= Beginning of Section =

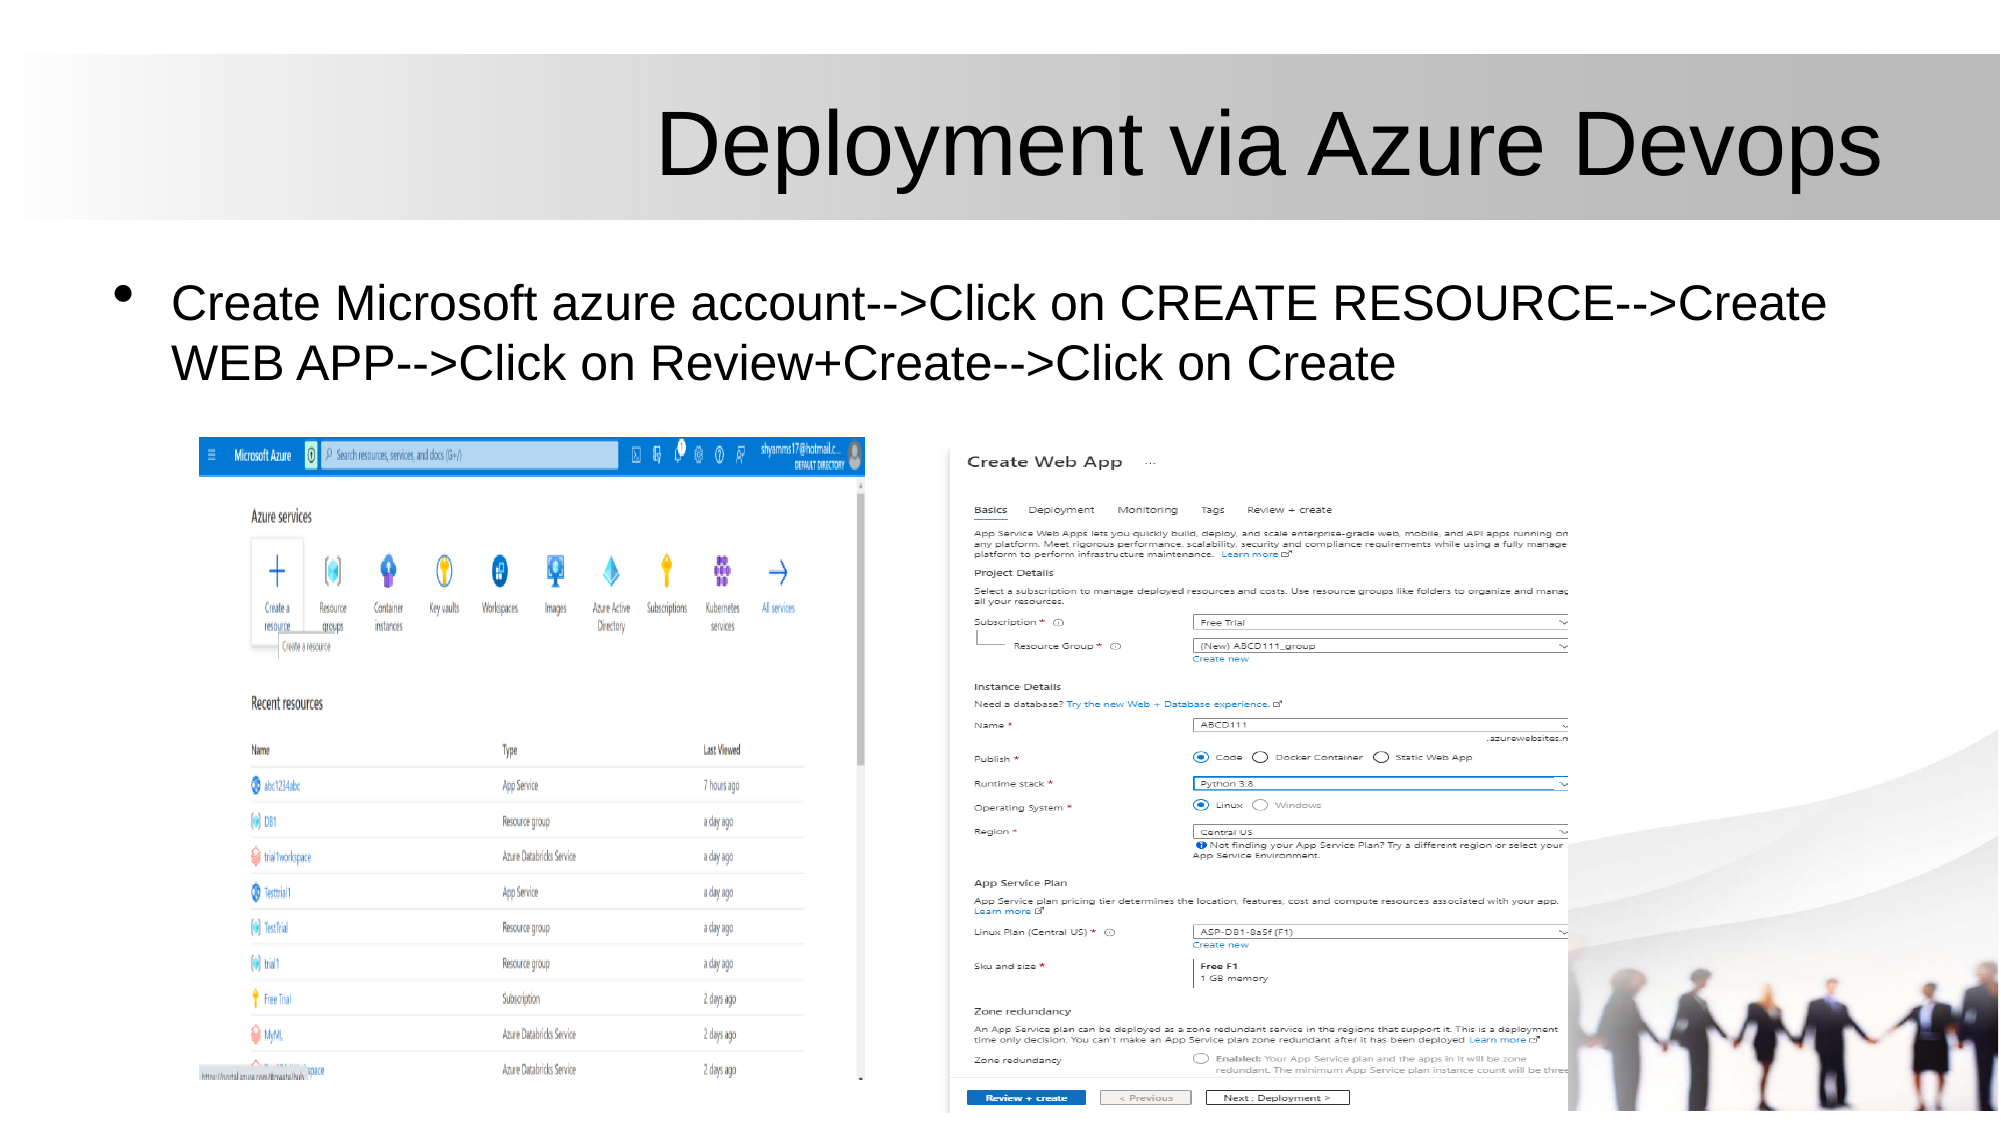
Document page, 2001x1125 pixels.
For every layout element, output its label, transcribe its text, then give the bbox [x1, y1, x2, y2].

= End of Section =
= Beginning of Section =

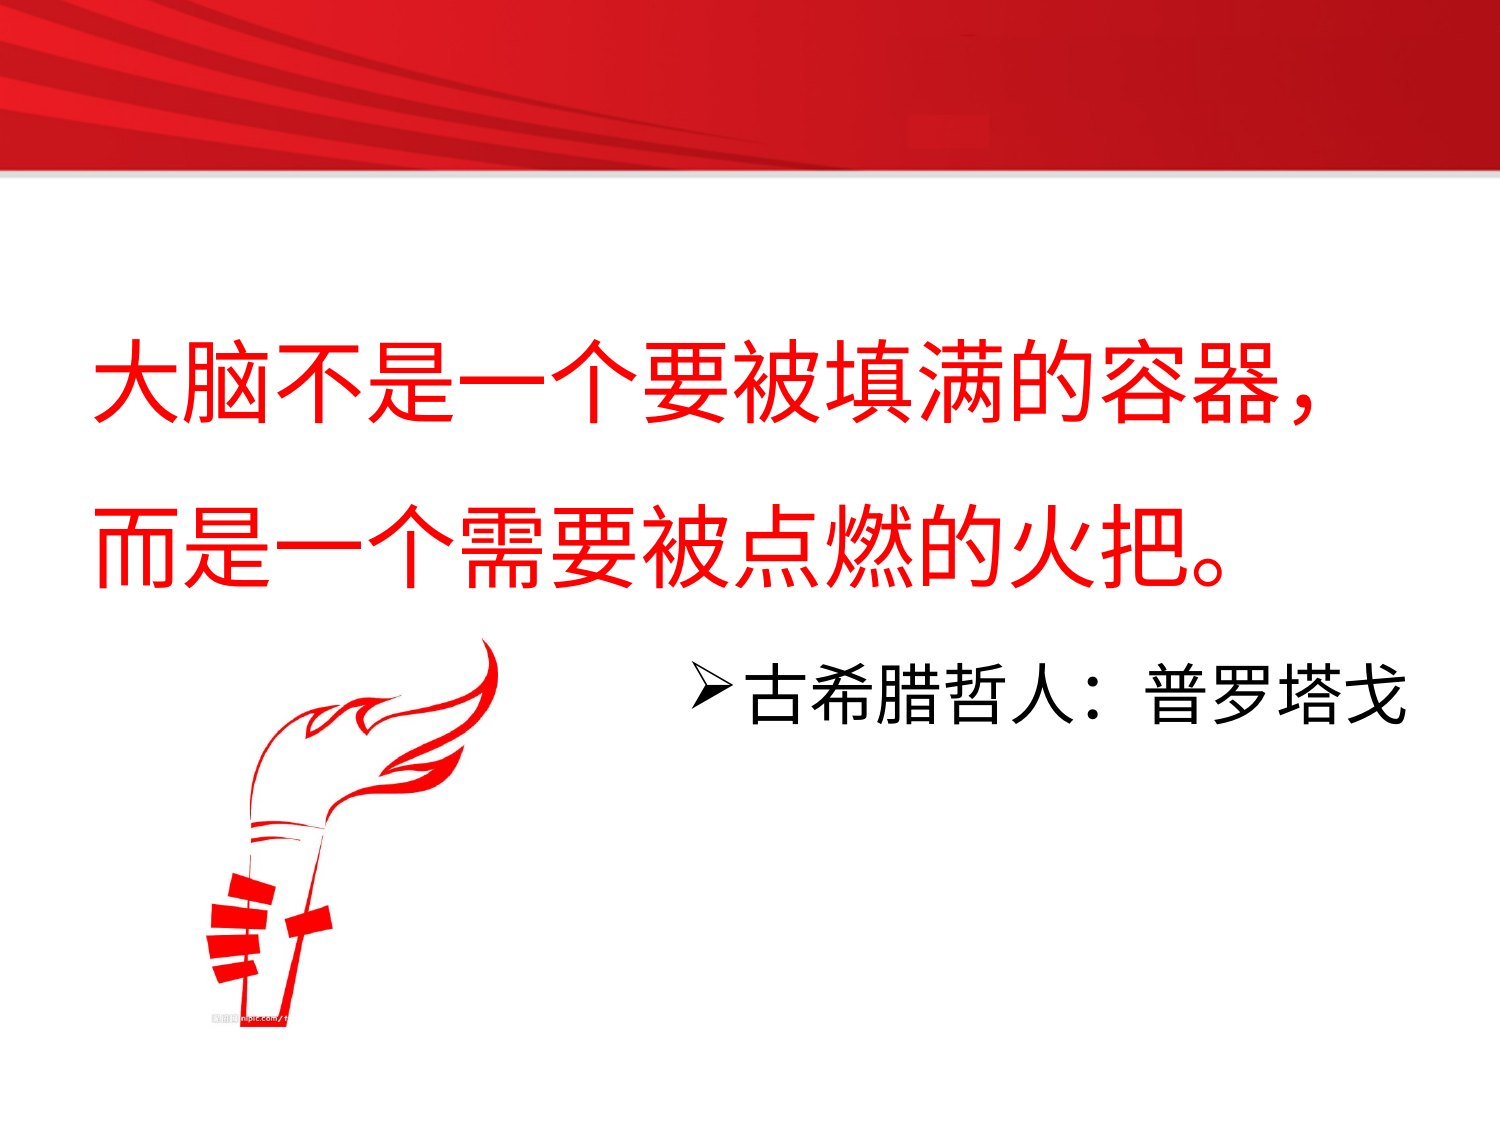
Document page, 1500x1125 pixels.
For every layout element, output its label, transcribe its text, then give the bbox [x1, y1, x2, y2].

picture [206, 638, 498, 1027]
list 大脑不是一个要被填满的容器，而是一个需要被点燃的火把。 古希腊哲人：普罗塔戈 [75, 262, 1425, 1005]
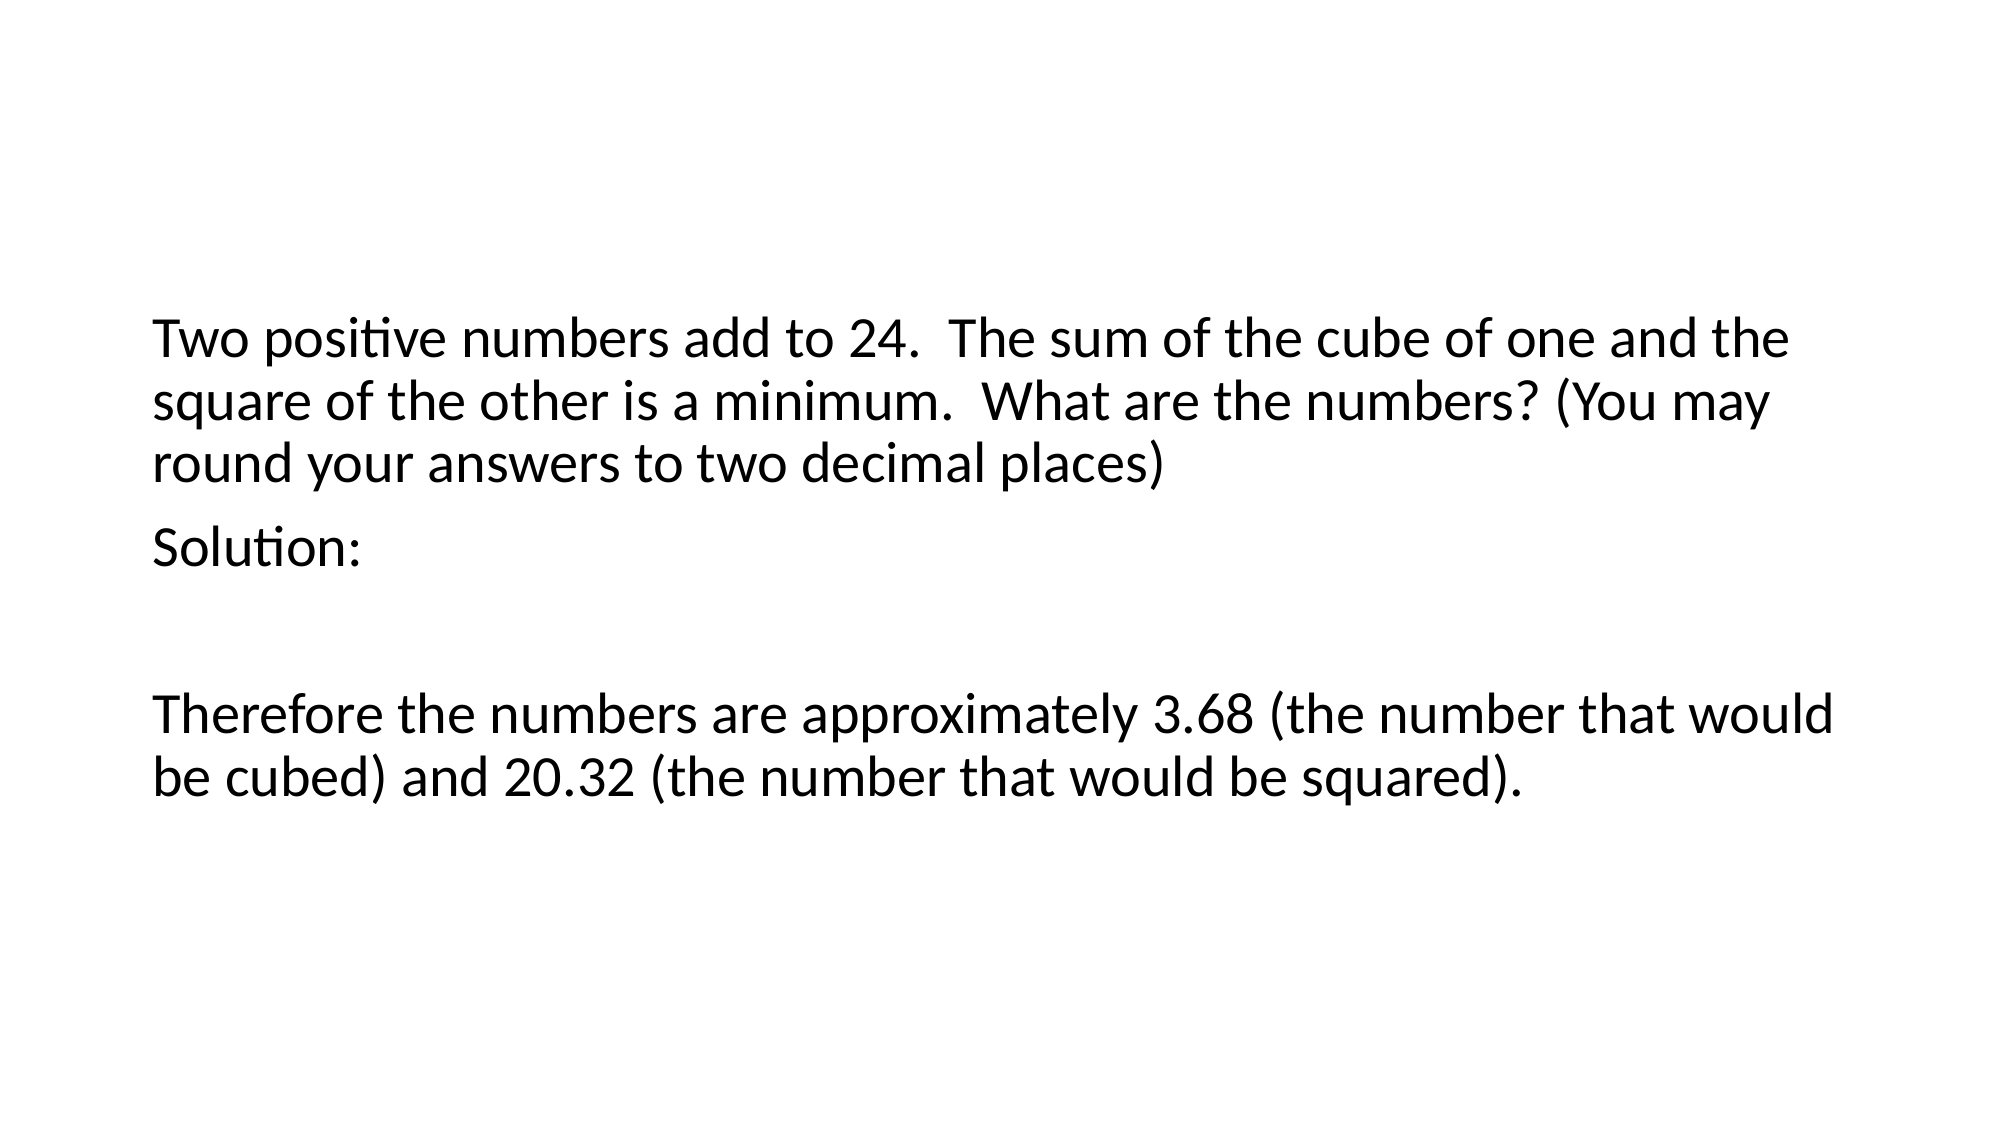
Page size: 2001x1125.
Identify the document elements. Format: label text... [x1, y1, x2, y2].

= End of Section =
= Beginning of Section =

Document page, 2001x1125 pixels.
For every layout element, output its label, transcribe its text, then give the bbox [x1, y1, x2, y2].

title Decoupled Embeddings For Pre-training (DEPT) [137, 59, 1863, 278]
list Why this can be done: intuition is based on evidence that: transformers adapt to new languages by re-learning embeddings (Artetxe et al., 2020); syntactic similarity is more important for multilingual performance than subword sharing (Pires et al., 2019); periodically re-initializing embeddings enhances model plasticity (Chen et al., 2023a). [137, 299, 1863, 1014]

= End of Section =

__THE TASK__:
In the listing above, locate the line containing "Page size: 2001x1125." and the line containing "Identify the document". Transcribe those two lines and everything between them, exactly as written.

__RESPONSE TO THE EXERCISE__:
Page size: 2001x1125.
Identify the document elements. Format: label text... [x1, y1, x2, y2].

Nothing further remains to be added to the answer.